Les sentiments espagnols communiqués par ma tante Elisabeth me mettaient dans les nues, je ne songeais qu'à l'honneur, qu'à l'héroïsme. Je n'avais pas la moindre adresse, pas le plus petit art de me retourner, pas la moindre hypocrisie doucereuse (ou jésuite[2]).
Ce défaut a résisté à l'expérience, au raisonnement, au remords d'une infinité de duperies où, par _espagnolisme_, j'étais tombé.
J'ai encore ce manque d'adresse: tous les jours, par espagnolisme, je suis trompé d'un paul ou deux en achetant la moindre chose. Le remords que j'en ai, une heure après, a fini par me donner l'habitude de peu acheter. Je me laisse manquer une année de suite d'un petit meuble qui me coûtera douze francs par la certitude d'être trompé, ce qui me donnera de l'humeur, et cette humeur est supérieure au plaisir d'avoir le petit meuble.

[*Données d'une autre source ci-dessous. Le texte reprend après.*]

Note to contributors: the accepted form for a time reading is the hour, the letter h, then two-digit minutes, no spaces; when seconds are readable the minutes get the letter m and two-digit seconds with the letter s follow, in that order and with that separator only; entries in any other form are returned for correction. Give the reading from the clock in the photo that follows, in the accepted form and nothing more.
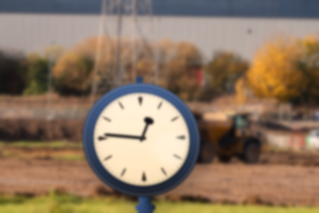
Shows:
12h46
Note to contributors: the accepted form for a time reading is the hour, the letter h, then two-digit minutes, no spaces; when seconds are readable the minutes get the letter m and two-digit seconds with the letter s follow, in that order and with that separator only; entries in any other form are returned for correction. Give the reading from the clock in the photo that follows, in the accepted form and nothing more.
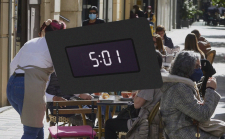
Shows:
5h01
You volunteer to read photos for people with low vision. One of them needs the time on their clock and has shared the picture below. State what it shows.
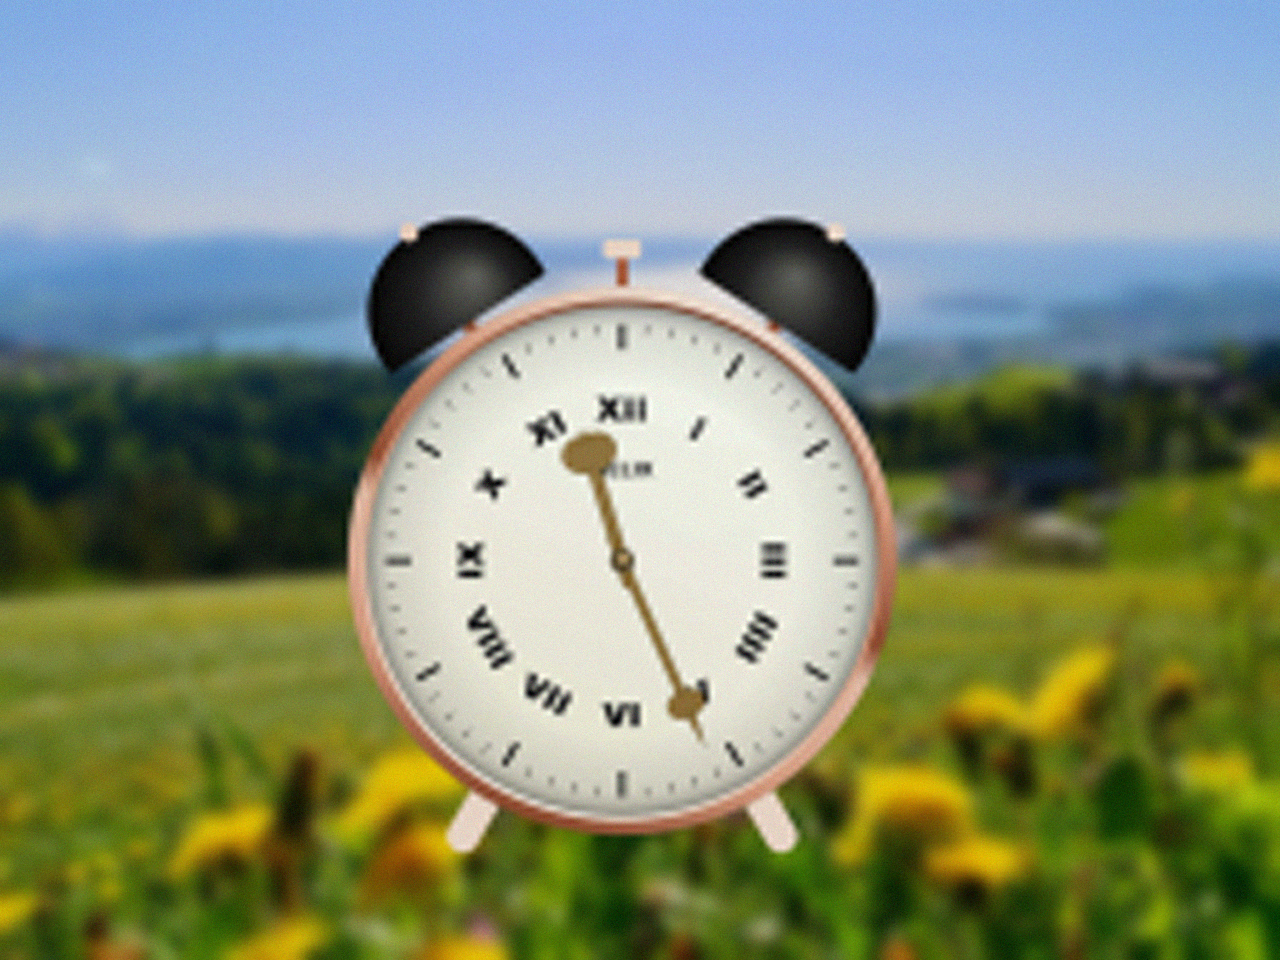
11:26
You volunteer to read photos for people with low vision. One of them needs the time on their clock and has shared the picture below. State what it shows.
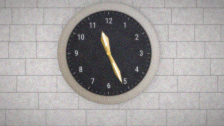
11:26
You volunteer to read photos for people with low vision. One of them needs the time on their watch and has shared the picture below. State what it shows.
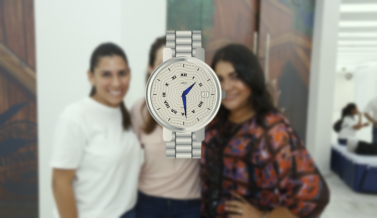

J'écris ceci debout, sur un bureau à la Tronchin fait par un menuisier qui n'avait jamais vu telle chose, il y a un an que je m'en prive par l'ennui d'être trompé. Enfin, j'ai pris la précaution de n'aller pas parler au menuisier en revenant du café, à onze heures du matin, alors mon caractère est dans sa fougue (exactement comme en 1803 quand je prenais du café _enflammé_ rue Saint-Honoré, au coin de la rue de Grenelle ou d'Orléans), mais dans les moments de fatigue, et mon bureau à la Tronchin ne m'a coûté que quatre écus et demi (ou 4 X 5,45 = 24 fr. 52[3]).
Ce caractère faisait que mes conférences d'argent, chose si épineuse entre un père de cinquante-et-un[4] ans et un fils de quinze, finissaient ordinairement de ma part par un accès de mépris profond et d'indignation concentrée.
Quelquefois, non par adresse mais par pur hasard, je parlais avec éloquence à mon père de la chose que je voulais acheter, sans m'en douter je _l'enfiévrais_ (je lui donnais un peu de ma passion), et alors sans difficulté, même avec plaisir, il me donnait tout ce qu'il me fallait. Un jour de foire place Grenette, pendant qu'il se cachait, je lui parlai de mon désir d'avoir de ces caractères mobiles percés dans une feuille de laiton grande comme une carte à jouer[5]; il me donna six ou sept assignats de quinze sous, au retour j'avais tout dépensé.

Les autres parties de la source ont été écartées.